(Beginning of MATERIAL FOR THE TASK)

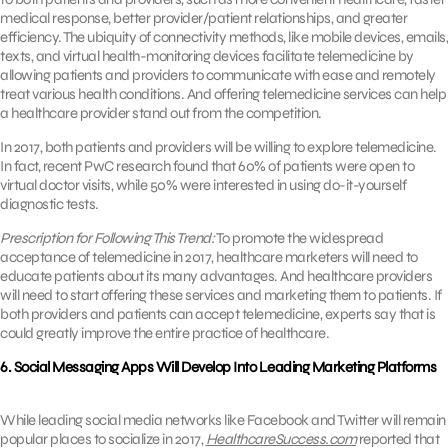
medical response, better provider/patient relationships, and greater
efficiency. The ubiquity of connectivity methods, like mobile devices, emails,
texts, and virtual health-monitoring devices facilitate telemedicine by
allowing patients and providers to communicate with ease and remotely
treat various health conditions. And offering telemedicine services can help
a healthcare provider stand out from the competition.
In 2017, both patients and providers will be willing to explore telemedicine.
In fact, recent PwC research found that 60% of patients were open to
virtual doctor visits, while 50% were interested in using do-it-yourself
diagnostic tests.
Prescription for Following This Trend:
To promote the widespread
acceptance of telemedicine in 2017, healthcare marketers will need to
educate patients about its many advantages. And healthcare providers
will need to start offering these services and marketing them to patients. If
both providers and patients can accept telemedicine, experts say that is
could greatly improve the entire practice of healthcare.
6. Social Messaging Apps Will Develop Into Leading Marketing Platforms
While leading social media networks like Facebook and Twitter will remain
popular places to socialize in 2017,
HealthcareSuccess.com
reported that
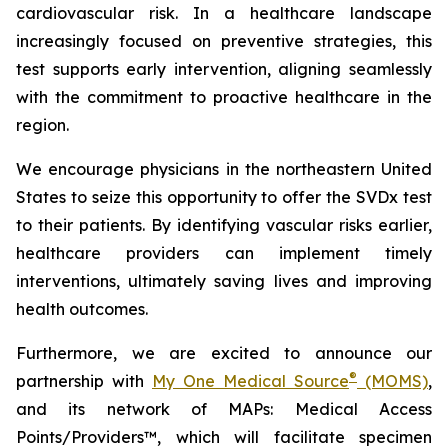
cardiovascular risk. In a healthcare landscape
increasingly focused on preventive strategies, this
test supports early intervention, aligning seamlessly
with the commitment to proactive healthcare in the
region.
We encourage physicians in the northeastern United
States to seize this opportunity to offer the SVDx test
to their patients. By identifying vascular risks earlier,
healthcare providers can implement timely
interventions, ultimately saving lives and improving
health outcomes.
Furthermore, we are excited to announce our
®
partnership with
My One Medical Source
(MOMS)
,
and its network of MAPs: Medical Access
Points/Providers™, which will facilitate specimen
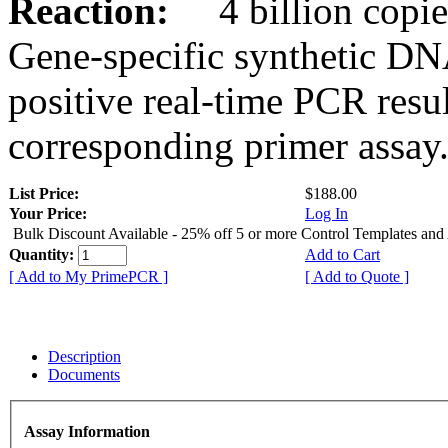
Reaction:
4 billion copies
Gene-specific synthetic DN
positive real-time PCR resu
corresponding primer assay
List Price:
$188.00
Your Price:
Log In
Bulk Discount Available - 25% off 5 or more Control Templates and
Quantity:
Add to Cart
[ Add to My PrimePCR ]
[ Add to Quote ]
Description
Documents
Assay Information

(End of MATERIAL FOR THE TASK)

> ACTION ITEM
Restate the entries verbatim, without pictures.

> OUTPUT
medical response, better provider/patient relationships, and greater
efficiency. The ubiquity of connectivity methods, like mobile devices, emails,
texts, and virtual health-monitoring devices facilitate telemedicine by
allowing patients and providers to communicate with ease and remotely
treat various health conditions. And offering telemedicine services can help
a healthcare provider stand out from the competition.
In 2017, both patients and providers will be willing to explore telemedicine.
In fact, recent PwC research found that 60% of patients were open to
virtual doctor visits, while 50% were interested in using do-it-yourself
diagnostic tests.
Prescription for Following This Trend:
To promote the widespread
acceptance of telemedicine in 2017, healthcare marketers will need to
educate patients about its many advantages. And healthcare providers
will need to start offering these services and marketing them to patients. If
both providers and patients can accept telemedicine, experts say that is
could greatly improve the entire practice of healthcare.
6. Social Messaging Apps Will Develop Into Leading Marketing Platforms
While leading social media networks like Facebook and Twitter will remain
popular places to socialize in 2017,
HealthcareSuccess.com
reported that
cardiovascular risk. In a healthcare landscape
increasingly focused on preventive strategies, this
test supports early intervention, aligning seamlessly
with the commitment to proactive healthcare in the
region.
We encourage physicians in the northeastern United
States to seize this opportunity to offer the SVDx test
to their patients. By identifying vascular risks earlier,
healthcare providers can implement timely
interventions, ultimately saving lives and improving
health outcomes.
Furthermore, we are excited to announce our
®
partnership with
My One Medical Source
(MOMS)
,
and its network of MAPs: Medical Access
Points/Providers™, which will facilitate specimen
Reaction:
4 billion copies
Gene-specific synthetic DN
positive real-time PCR resu
corresponding primer assay
List Price:
$188.00
Your Price:
Log In
Bulk Discount Available - 25% off 5 or more Control Templates and
Quantity:
Add to Cart
[ Add to My PrimePCR ]
[ Add to Quote ]
Description
Documents
Assay Information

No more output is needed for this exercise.